A new holding facility for isolated women awaiting deportation was on Tuesday inaugurated in the outskirts of Leuven, in accordance with a 2014 agreement to bolster migrant return policies in Belgium. The detention facility, located in an industrial area of Holsbeek municipality, is the first holding centre specially destined to migrant women in Belgium, the country’s building authority said in a statement.
Women in irregular migratory situations had up until then been held in centres in Bruges and Steenokkerzeel, in shared bedrooms holding up to four other people.
The new detention facility is housed in a former Formula 1 hotel and consists of 50 rooms with their own bathroom, television and a bunk-bed. Each room will hold up to two women.

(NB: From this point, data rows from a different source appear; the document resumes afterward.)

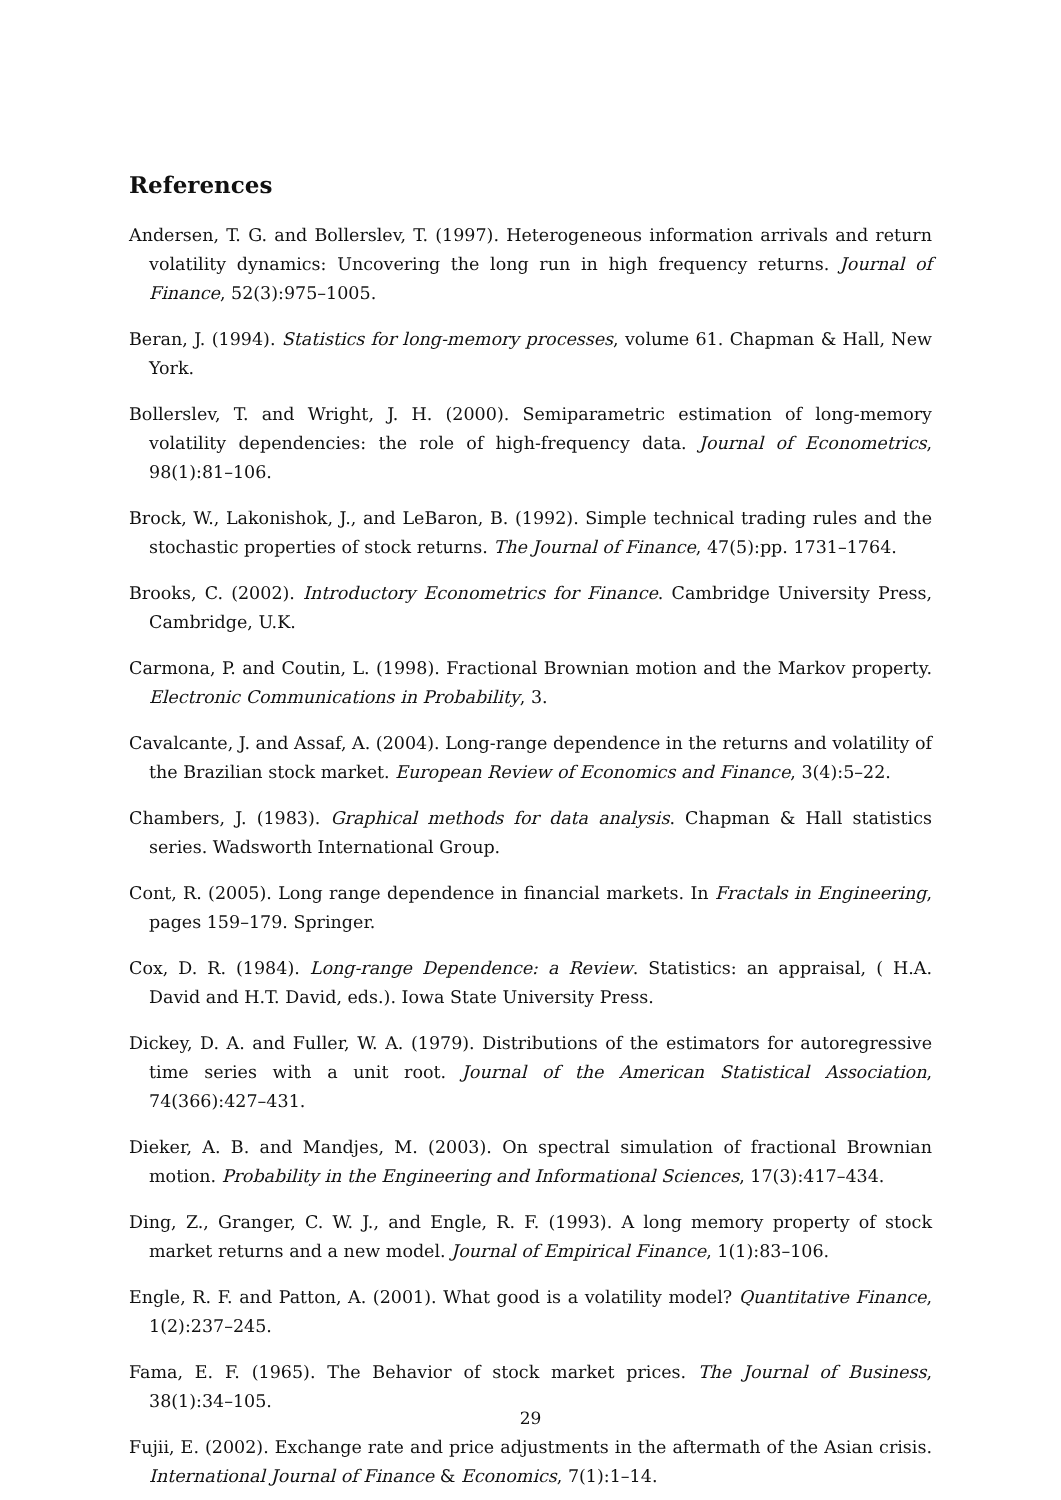References
Andersen, T. G. and Bollerslev, T. (1997). Heterogeneous information arrivals and return volatility dynamics: Uncovering the long run in high frequency returns. Journal of Finance, 52(3):975–1005.
Beran, J. (1994). Statistics for long-memory processes, volume 61. Chapman & Hall, New York.
Bollerslev, T. and Wright, J. H. (2000). Semiparametric estimation of long-memory volatility dependencies: the role of high-frequency data. Journal of Econometrics, 98(1):81–106.
Brock, W., Lakonishok, J., and LeBaron, B. (1992). Simple technical trading rules and the stochastic properties of stock returns. The Journal of Finance, 47(5):pp. 1731–1764.
Brooks, C. (2002). Introductory Econometrics for Finance. Cambridge University Press, Cambridge, U.K.
Carmona, P. and Coutin, L. (1998). Fractional Brownian motion and the Markov property. Electronic Communications in Probability, 3.
Cavalcante, J. and Assaf, A. (2004). Long-range dependence in the returns and volatility of the Brazilian stock market. European Review of Economics and Finance, 3(4):5–22.
Chambers, J. (1983). Graphical methods for data analysis. Chapman & Hall statistics series. Wadsworth International Group.
Cont, R. (2005). Long range dependence in financial markets. In Fractals in Engineering, pages 159–179. Springer.
Cox, D. R. (1984). Long-range Dependence: a Review. Statistics: an appraisal, ( H.A. David and H.T. David, eds.). Iowa State University Press.
Dickey, D. A. and Fuller, W. A. (1979). Distributions of the estimators for autoregressive time series with a unit root. Journal of the American Statistical Association, 74(366):427–431.
Dieker, A. B. and Mandjes, M. (2003). On spectral simulation of fractional Brownian motion. Probability in the Engineering and Informational Sciences, 17(3):417–434.
Ding, Z., Granger, C. W. J., and Engle, R. F. (1993). A long memory property of stock market returns and a new model. Journal of Empirical Finance, 1(1):83–106.
Engle, R. F. and Patton, A. (2001). What good is a volatility model? Quantitative Finance, 1(2):237–245.
Fama, E. F. (1965). The Behavior of stock market prices. The Journal of Business, 38(1):34–105.
Fujii, E. (2002). Exchange rate and price adjustments in the aftermath of the Asian crisis. International Journal of Finance & Economics, 7(1):1–14.
29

Justice and migration ministers Koen Geens and Maggie De Block attended the inauguration and said the new centre aimed to house migrants awaiting deportation in more “humane” conditions.
“Those who have no claim to asylum must leave the country,” De Block said, adding that she favoured the principle of migrants leaving voluntarily, but would resort to expulsion if necessary.

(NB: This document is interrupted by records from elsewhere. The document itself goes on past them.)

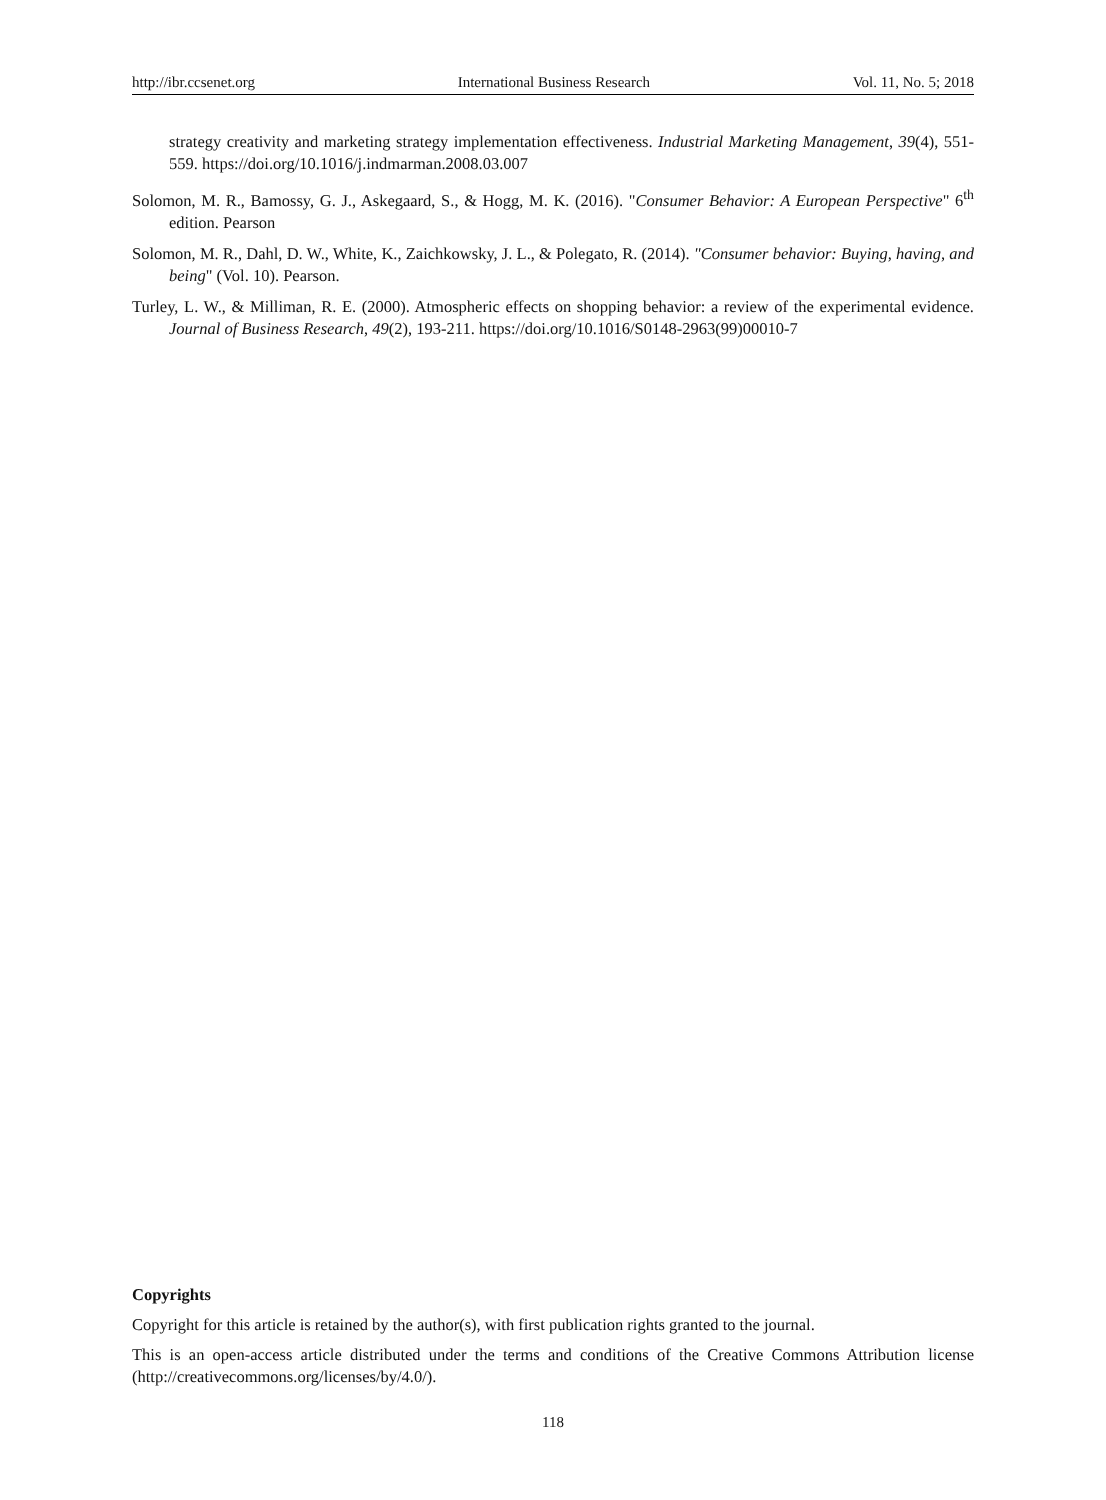http://ibr.ccsenet.org International Business Research Vol. 11, No. 5; 2018
strategy creativity and marketing strategy implementation effectiveness. Industrial Marketing Management, 39(4), 551-559. https://doi.org/10.1016/j.indmarman.2008.03.007
Solomon, M. R., Bamossy, G. J., Askegaard, S., & Hogg, M. K. (2016). "Consumer Behavior: A European Perspective" 6<sup>th</sup> edition. Pearson
Solomon, M. R., Dahl, D. W., White, K., Zaichkowsky, J. L., & Polegato, R. (2014). "Consumer behavior: Buying, having, and being" (Vol. 10). Pearson.
Turley, L. W., & Milliman, R. E. (2000). Atmospheric effects on shopping behavior: a review of the experimental evidence. Journal of Business Research, 49(2), 193-211. https://doi.org/10.1016/S0148-2963(99)00010-7
Copyrights
Copyright for this article is retained by the author(s), with first publication rights granted to the journal.
This is an open-access article distributed under the terms and conditions of the Creative Commons Attribution license (http://creativecommons.org/licenses/by/4.0/).
118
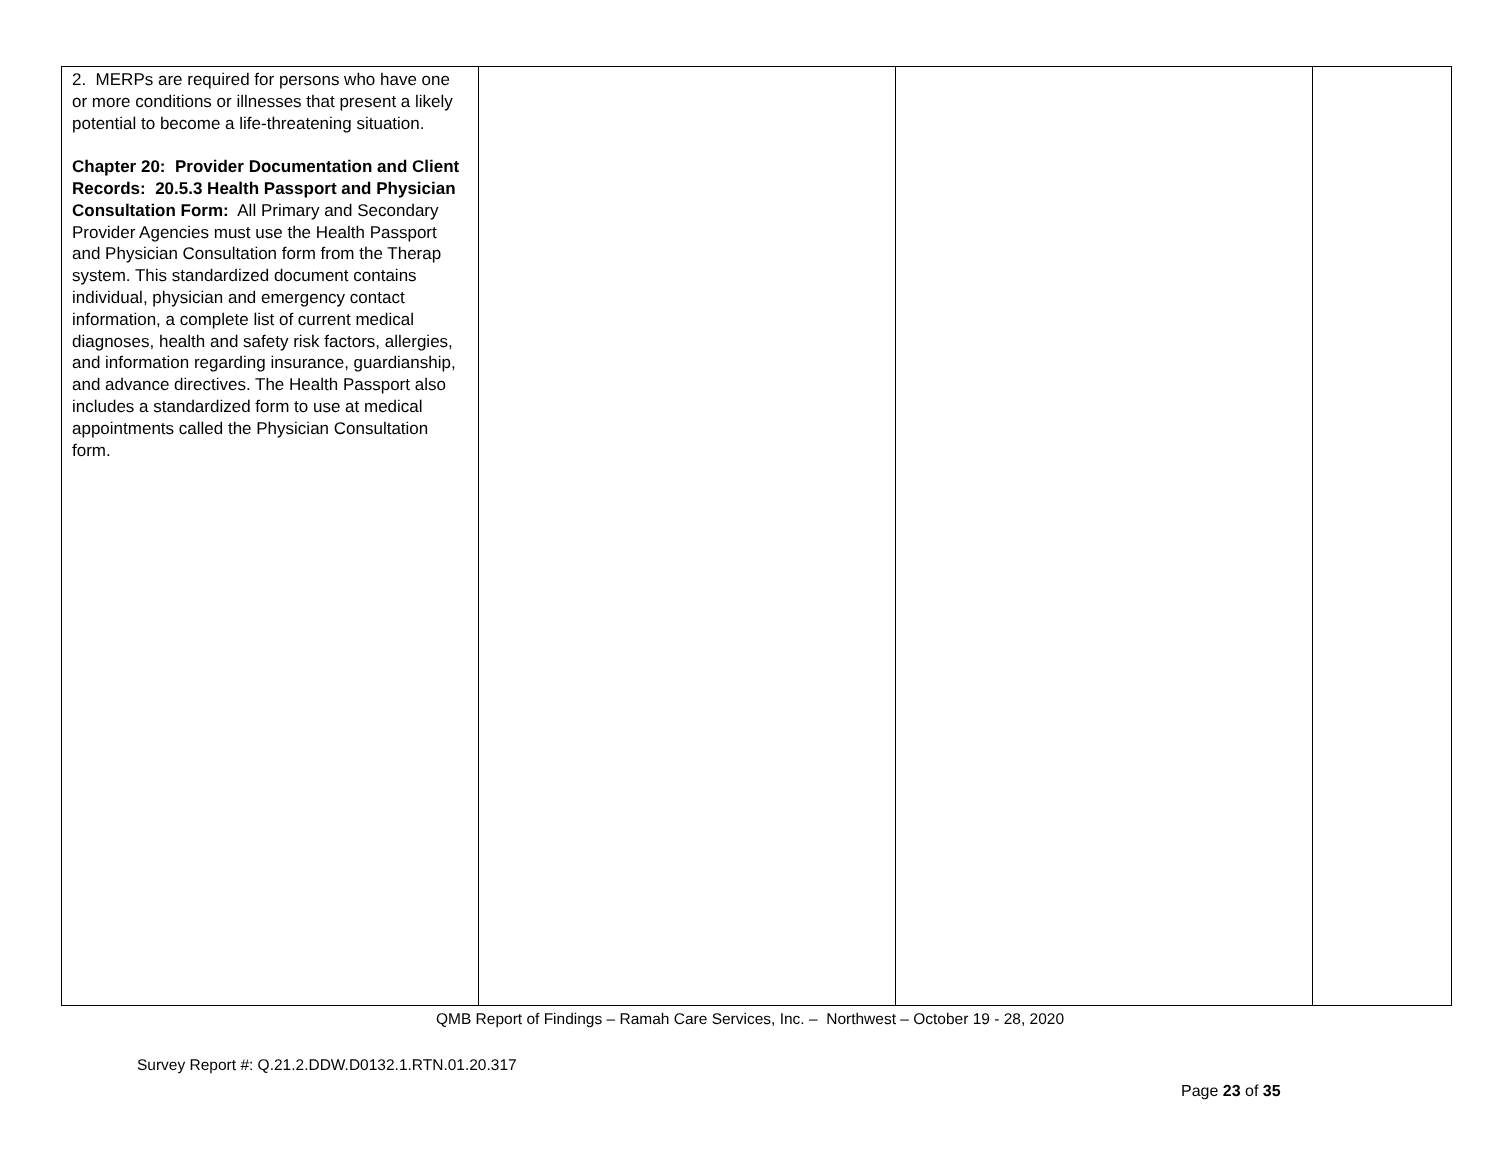| 2. MERPs are required for persons who have one or more conditions or illnesses that present a likely potential to become a life-threatening situation. Chapter 20: Provider Documentation and Client Records: 20.5.3 Health Passport and Physician Consultation Form: All Primary and Secondary Provider Agencies must use the Health Passport and Physician Consultation form from the Therap system. This standardized document contains individual, physician and emergency contact information, a complete list of current medical diagnoses, health and safety risk factors, allergies, and information regarding insurance, guardianship, and advance directives. The Health Passport also includes a standardized form to use at medical appointments called the Physician Consultation form. | | | |
QMB Report of Findings – Ramah Care Services, Inc. – Northwest – October 19 - 28, 2020
Survey Report #: Q.21.2.DDW.D0132.1.RTN.01.20.317
Page 23 of 35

“In the case of forced departures, we will be strict but remain humane,” she said.
A protest against the inaguration of the centre was on Tuesday organized by an activit group, who say it represents a policy which criminalizes migration.
The Holsbeek detention centre, which will be operated by the national Foreigners Office, is part of the federal government’s 2017 Holding Center Masterplan, which aims to open additional facilities and augment the holding capacity of existing ones.